With the relative of a leprosy patient.
But did she miss Germany, her family and her boyfriend? “Not then; I was hard at work when I was young. Now that I am old, I do miss my family. And yes, I do think about him sometimes.”
She continues to visit Germany for conferences and meetings, reminding me that the congregation that she is a part of continues to draw funding from Germany.
During the chat, nurses flit in and out of the room with reports and queries for her. She is patient, answers gently and is not at all temperamental despite her old age. When she returns to the conversation, it takes a while for her to pick up the threads.

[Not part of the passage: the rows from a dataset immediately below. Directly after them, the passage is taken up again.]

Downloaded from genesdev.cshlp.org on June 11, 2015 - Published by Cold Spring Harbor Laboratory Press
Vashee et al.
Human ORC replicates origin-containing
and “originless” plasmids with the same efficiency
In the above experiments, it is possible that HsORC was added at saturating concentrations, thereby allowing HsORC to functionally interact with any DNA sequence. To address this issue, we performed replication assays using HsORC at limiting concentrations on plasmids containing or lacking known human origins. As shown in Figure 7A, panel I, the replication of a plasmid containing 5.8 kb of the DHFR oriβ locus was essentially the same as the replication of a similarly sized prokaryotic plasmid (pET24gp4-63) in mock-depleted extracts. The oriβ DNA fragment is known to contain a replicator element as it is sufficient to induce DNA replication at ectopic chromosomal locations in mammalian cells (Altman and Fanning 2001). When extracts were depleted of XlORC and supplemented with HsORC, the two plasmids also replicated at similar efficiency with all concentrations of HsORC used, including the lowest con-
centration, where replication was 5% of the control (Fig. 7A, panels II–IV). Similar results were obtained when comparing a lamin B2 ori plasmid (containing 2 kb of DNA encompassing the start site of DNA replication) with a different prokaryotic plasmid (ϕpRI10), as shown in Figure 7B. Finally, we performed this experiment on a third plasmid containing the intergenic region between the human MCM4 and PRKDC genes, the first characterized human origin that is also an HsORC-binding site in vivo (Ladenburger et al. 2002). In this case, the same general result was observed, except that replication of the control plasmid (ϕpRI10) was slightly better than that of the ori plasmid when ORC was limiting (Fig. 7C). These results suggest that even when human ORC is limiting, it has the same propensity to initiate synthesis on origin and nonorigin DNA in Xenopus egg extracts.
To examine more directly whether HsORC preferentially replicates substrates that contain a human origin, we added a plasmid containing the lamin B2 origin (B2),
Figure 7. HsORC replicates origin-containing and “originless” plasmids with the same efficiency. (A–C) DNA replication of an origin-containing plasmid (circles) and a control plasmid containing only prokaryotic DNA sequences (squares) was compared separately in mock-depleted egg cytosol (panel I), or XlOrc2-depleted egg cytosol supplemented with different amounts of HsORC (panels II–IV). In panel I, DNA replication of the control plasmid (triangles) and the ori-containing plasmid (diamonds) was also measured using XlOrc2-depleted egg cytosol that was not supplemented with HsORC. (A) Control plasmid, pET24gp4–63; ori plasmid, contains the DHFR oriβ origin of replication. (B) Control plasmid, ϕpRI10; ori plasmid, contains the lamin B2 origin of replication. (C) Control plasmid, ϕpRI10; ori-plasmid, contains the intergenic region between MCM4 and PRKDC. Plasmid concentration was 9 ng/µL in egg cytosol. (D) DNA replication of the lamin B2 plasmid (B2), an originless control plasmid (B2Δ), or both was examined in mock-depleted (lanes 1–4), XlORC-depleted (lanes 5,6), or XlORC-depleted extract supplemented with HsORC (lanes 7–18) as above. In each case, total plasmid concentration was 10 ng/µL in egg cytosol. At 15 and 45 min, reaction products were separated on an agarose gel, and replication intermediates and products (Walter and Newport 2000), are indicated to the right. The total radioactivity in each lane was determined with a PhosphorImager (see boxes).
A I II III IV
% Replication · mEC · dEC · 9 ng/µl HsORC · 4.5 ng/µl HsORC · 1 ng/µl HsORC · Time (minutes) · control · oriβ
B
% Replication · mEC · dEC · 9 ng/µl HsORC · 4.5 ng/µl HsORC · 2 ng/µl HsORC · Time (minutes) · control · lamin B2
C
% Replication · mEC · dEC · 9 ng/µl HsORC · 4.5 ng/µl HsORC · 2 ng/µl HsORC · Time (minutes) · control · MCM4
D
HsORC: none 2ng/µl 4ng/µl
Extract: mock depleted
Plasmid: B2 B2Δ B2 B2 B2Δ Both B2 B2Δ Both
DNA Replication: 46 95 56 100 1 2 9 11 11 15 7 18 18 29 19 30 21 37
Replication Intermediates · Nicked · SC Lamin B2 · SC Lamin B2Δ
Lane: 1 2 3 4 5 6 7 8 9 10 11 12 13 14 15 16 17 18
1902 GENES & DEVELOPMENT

“People ask me if Pakistani men harassed me, if I faced any religious discrimination for being a Christian. I actually had no problems of the sort.”

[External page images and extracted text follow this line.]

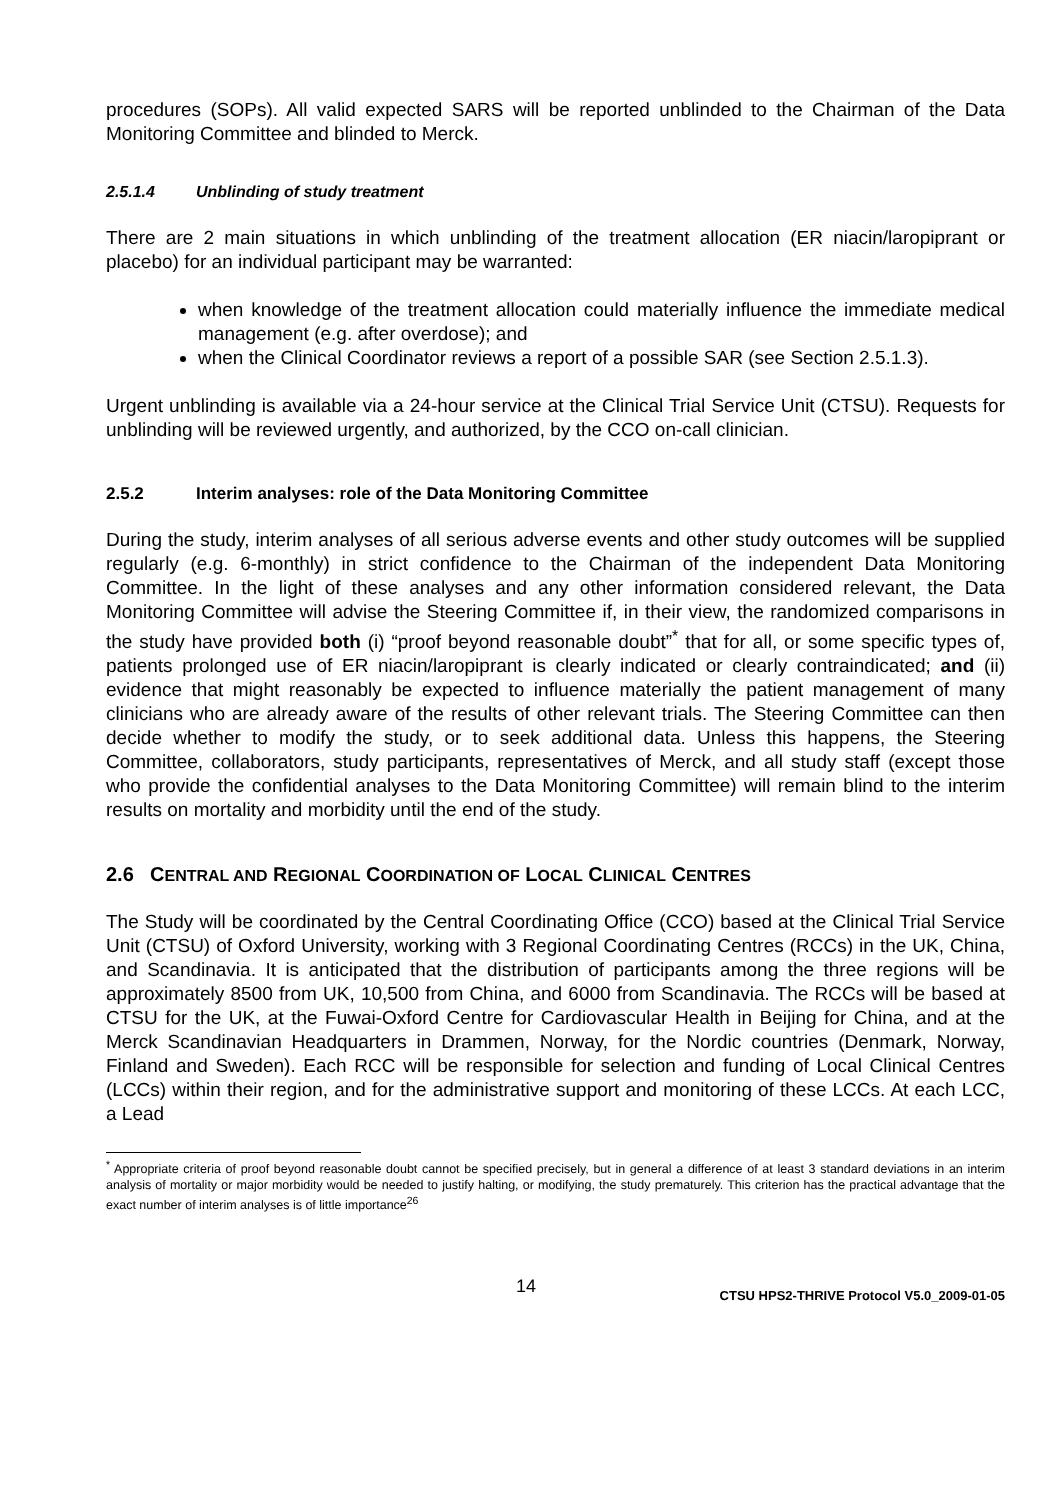procedures (SOPs). All valid expected SARS will be reported unblinded to the Chairman of the Data Monitoring Committee and blinded to Merck.
2.5.1.4 Unblinding of study treatment
There are 2 main situations in which unblinding of the treatment allocation (ER niacin/laropiprant or placebo) for an individual participant may be warranted:
when knowledge of the treatment allocation could materially influence the immediate medical management (e.g. after overdose); and
when the Clinical Coordinator reviews a report of a possible SAR (see Section 2.5.1.3).
Urgent unblinding is available via a 24-hour service at the Clinical Trial Service Unit (CTSU). Requests for unblinding will be reviewed urgently, and authorized, by the CCO on-call clinician.
2.5.2 Interim analyses: role of the Data Monitoring Committee
During the study, interim analyses of all serious adverse events and other study outcomes will be supplied regularly (e.g. 6-monthly) in strict confidence to the Chairman of the independent Data Monitoring Committee. In the light of these analyses and any other information considered relevant, the Data Monitoring Committee will advise the Steering Committee if, in their view, the randomized comparisons in the study have provided both (i) “proof beyond reasonable doubt”<sup>*</sup> that for all, or some specific types of, patients prolonged use of ER niacin/laropiprant is clearly indicated or clearly contraindicated; and (ii) evidence that might reasonably be expected to influence materially the patient management of many clinicians who are already aware of the results of other relevant trials. The Steering Committee can then decide whether to modify the study, or to seek additional data. Unless this happens, the Steering Committee, collaborators, study participants, representatives of Merck, and all study staff (except those who provide the confidential analyses to the Data Monitoring Committee) will remain blind to the interim results on mortality and morbidity until the end of the study.
2.6 CENTRAL AND REGIONAL COORDINATION OF LOCAL CLINICAL CENTRES
The Study will be coordinated by the Central Coordinating Office (CCO) based at the Clinical Trial Service Unit (CTSU) of Oxford University, working with 3 Regional Coordinating Centres (RCCs) in the UK, China, and Scandinavia. It is anticipated that the distribution of participants among the three regions will be approximately 8500 from UK, 10,500 from China, and 6000 from Scandinavia. The RCCs will be based at CTSU for the UK, at the Fuwai-Oxford Centre for Cardiovascular Health in Beijing for China, and at the Merck Scandinavian Headquarters in Drammen, Norway, for the Nordic countries (Denmark, Norway, Finland and Sweden). Each RCC will be responsible for selection and funding of Local Clinical Centres (LCCs) within their region, and for the administrative support and monitoring of these LCCs. At each LCC, a Lead
<sup>*</sup> Appropriate criteria of proof beyond reasonable doubt cannot be specified precisely, but in general a difference of at least 3 standard deviations in an interim analysis of mortality or major morbidity would be needed to justify halting, or modifying, the study prematurely. This criterion has the practical advantage that the exact number of interim analyses is of little importance<sup>26</sup>
14 CTSU HPS2-THRIVE Protocol V5.0_2009-01-05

She claims that despite landing in Karachi as a 29-year-old woman, without a male companion she was able to assimilate well. Men and women alike respected her wherever she went in Pakistan, even when she was young. She has also often worked in teams that comprised solely of men.

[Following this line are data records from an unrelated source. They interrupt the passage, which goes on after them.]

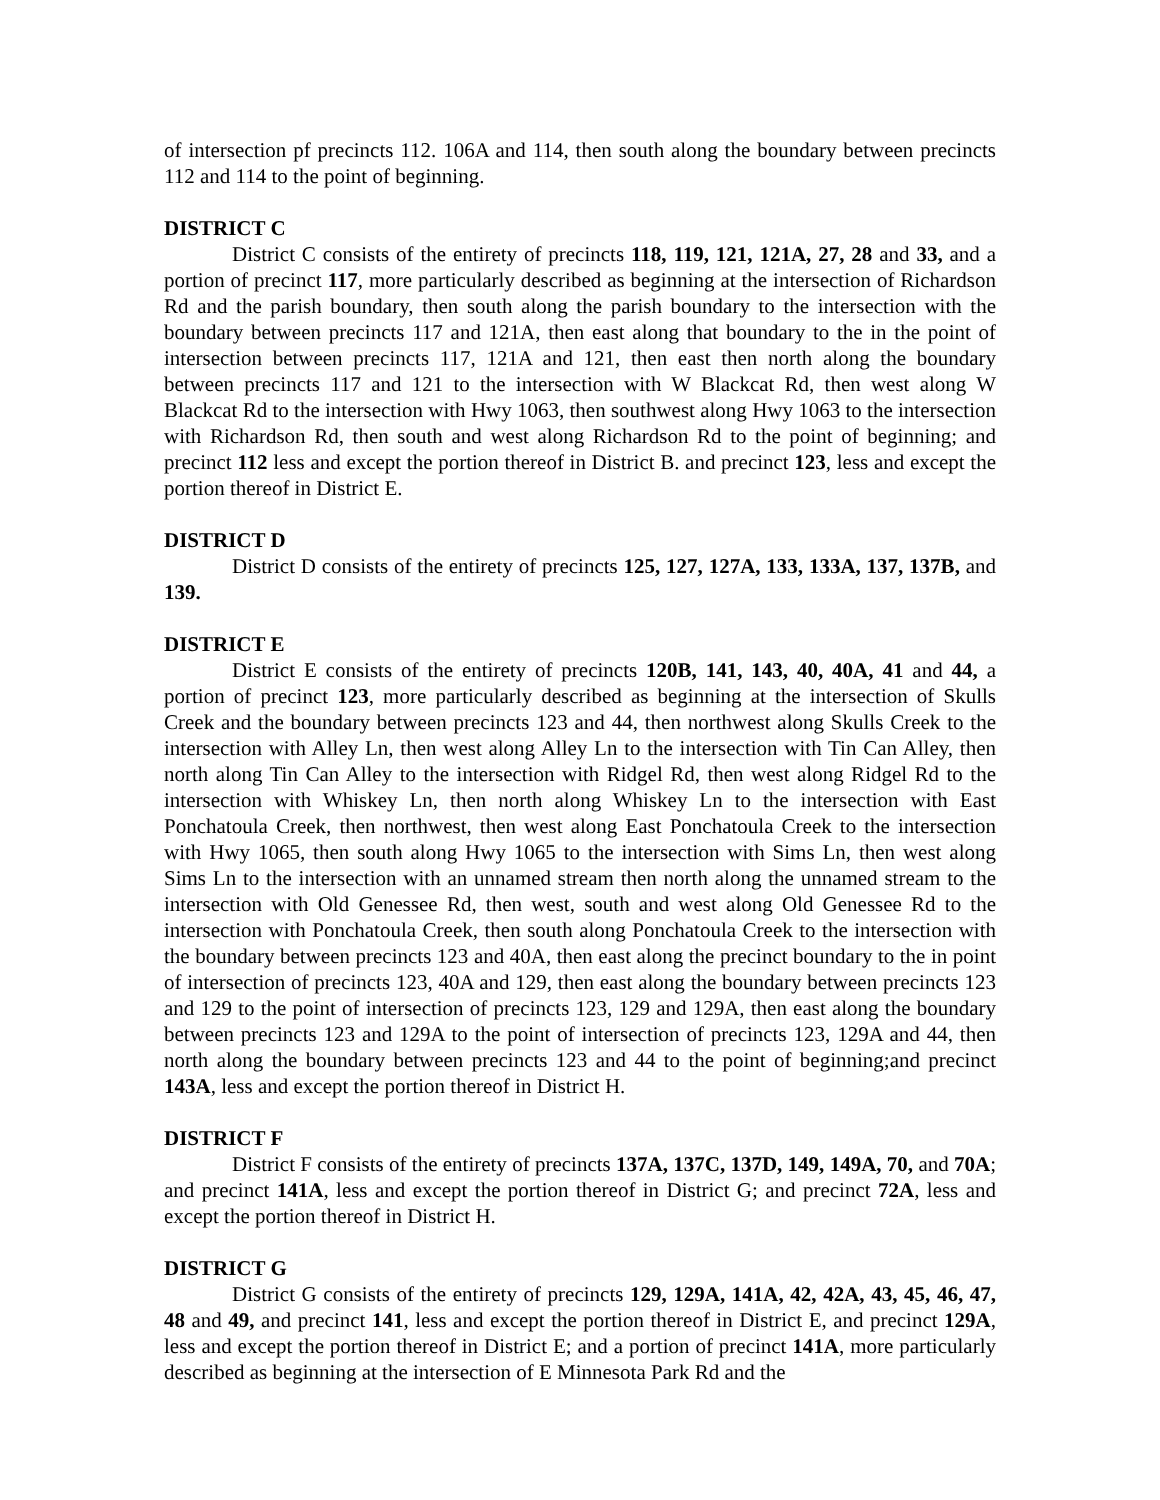of intersection pf precincts 112. 106A and 114, then south along the boundary between precincts 112 and 114 to the point of beginning.
DISTRICT C
District C consists of the entirety of precincts 118, 119, 121, 121A, 27, 28 and 33, and a portion of precinct 117, more particularly described as beginning at the intersection of Richardson Rd and the parish boundary, then south along the parish boundary to the intersection with the boundary between precincts 117 and 121A, then east along that boundary to the in the point of intersection between precincts 117, 121A and 121, then east then north along the boundary between precincts 117 and 121 to the intersection with W Blackcat Rd, then west along W Blackcat Rd to the intersection with Hwy 1063, then southwest along Hwy 1063 to the intersection with Richardson Rd, then south and west along Richardson Rd to the point of beginning; and precinct 112 less and except the portion thereof in District B. and precinct 123, less and except the portion thereof in District E.
DISTRICT D
District D consists of the entirety of precincts 125, 127, 127A, 133, 133A, 137, 137B, and 139.
DISTRICT E
District E consists of the entirety of precincts 120B, 141, 143, 40, 40A, 41 and 44, a portion of precinct 123, more particularly described as beginning at the intersection of Skulls Creek and the boundary between precincts 123 and 44, then northwest along Skulls Creek to the intersection with Alley Ln, then west along Alley Ln to the intersection with Tin Can Alley, then north along Tin Can Alley to the intersection with Ridgel Rd, then west along Ridgel Rd to the intersection with Whiskey Ln, then north along Whiskey Ln to the intersection with East Ponchatoula Creek, then northwest, then west along East Ponchatoula Creek to the intersection with Hwy 1065, then south along Hwy 1065 to the intersection with Sims Ln, then west along Sims Ln to the intersection with an unnamed stream then north along the unnamed stream to the intersection with Old Genessee Rd, then west, south and west along Old Genessee Rd to the intersection with Ponchatoula Creek, then south along Ponchatoula Creek to the intersection with the boundary between precincts 123 and 40A, then east along the precinct boundary to the in point of intersection of precincts 123, 40A and 129, then east along the boundary between precincts 123 and 129 to the point of intersection of precincts 123, 129 and 129A, then east along the boundary between precincts 123 and 129A to the point of intersection of precincts 123, 129A and 44, then north along the boundary between precincts 123 and 44 to the point of beginning;and precinct 143A, less and except the portion thereof in District H.
DISTRICT F
District F consists of the entirety of precincts 137A, 137C, 137D, 149, 149A, 70, and 70A; and precinct 141A, less and except the portion thereof in District G; and precinct 72A, less and except the portion thereof in District H.
DISTRICT G
District G consists of the entirety of precincts 129, 129A, 141A, 42, 42A, 43, 45, 46, 47, 48 and 49, and precinct 141, less and except the portion thereof in District E, and precinct 129A, less and except the portion thereof in District E; and a portion of precinct 141A, more particularly described as beginning at the intersection of E Minnesota Park Rd and the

The kind ones wore a uniform
Pfau is all praises for former presidents Field Marshall Ayub Khan, General (retd) Pervez Musharraf and Ziaul Haq. Her efforts, she says, were supported and recognised by these men more than any civilian statesman of Pakistan. She goes as far as to say that even at a personal level, she found Ziaul Haq to be “a very interesting man”.
“He helped me reach out to leprosy patients in Afghanistan.”
She is also very appreciative of former president Field Marshall Ayub Khan’s economic reforms.
Her political preferences are clear. But her views left room for clarity; one pined to discover the electoral choices of a woman who has worked in proximity with the weakest and poorest stratum of Pakistan for decades and also rubbed shoulders with the country’s crème de la crème. “Definitely not democracy,” she says abruptly, without the usual 30-second brainstorming rite she had kept up so far. “Democracy needs education — you must be able to make informed choices.”
Quite akin to a concerned Pakistani, Pfau is worried about the country’s security and the performance of new politicians. She, however, has not revoked her German identity, “Not sure what the newer ones have in mind for the country; if I really had to vote, I would vote for an independent candidate.”
Memories of a distant past
Despite her admiration for Pakistani military rulers, Pfau recalls that she was most jubilant when the Berlin Wall was chipped away in 1990, heralding the triumph of democratic values. However, unlike many Germans of the era, she could not secure a piece of the fateful wall as a memento as she was stationed in Islamabad.
“I was a happy 30-year-old when the Berlin Wall fell and democratic values triumphed. But democracy needs education and education is barely given any attention in Pakistan. So I don’t know how far democracy will succeed here.”
Apart from Germany’s reunification, the collapse of this historic barrier also brought Pfau the glad tidings of the end of a war — the World War II — which had scarred her teenage years. She recalls the bombing of her hometown, Leipzig, and her risky crossing of the border into West Germany in order to study medicine and become a doctor.
“Those who have not seen a war of such a scale cannot imagine the horrors. They cannot imagine the scalded and maimed bodies — bodies which need medicines and bandages,” she says. In fact, she attributes her desire to become a doctor to the horror she witnessed in her early years.
“Not all of us can prevent a war; but most of us can help ease sufferings — of the body and the soul.”
Faiza Rahman is a subeditor for the Editorial pages of The Express Tribune
Published in The Express Tribune, Sunday Magazine, March 2nd, 2014.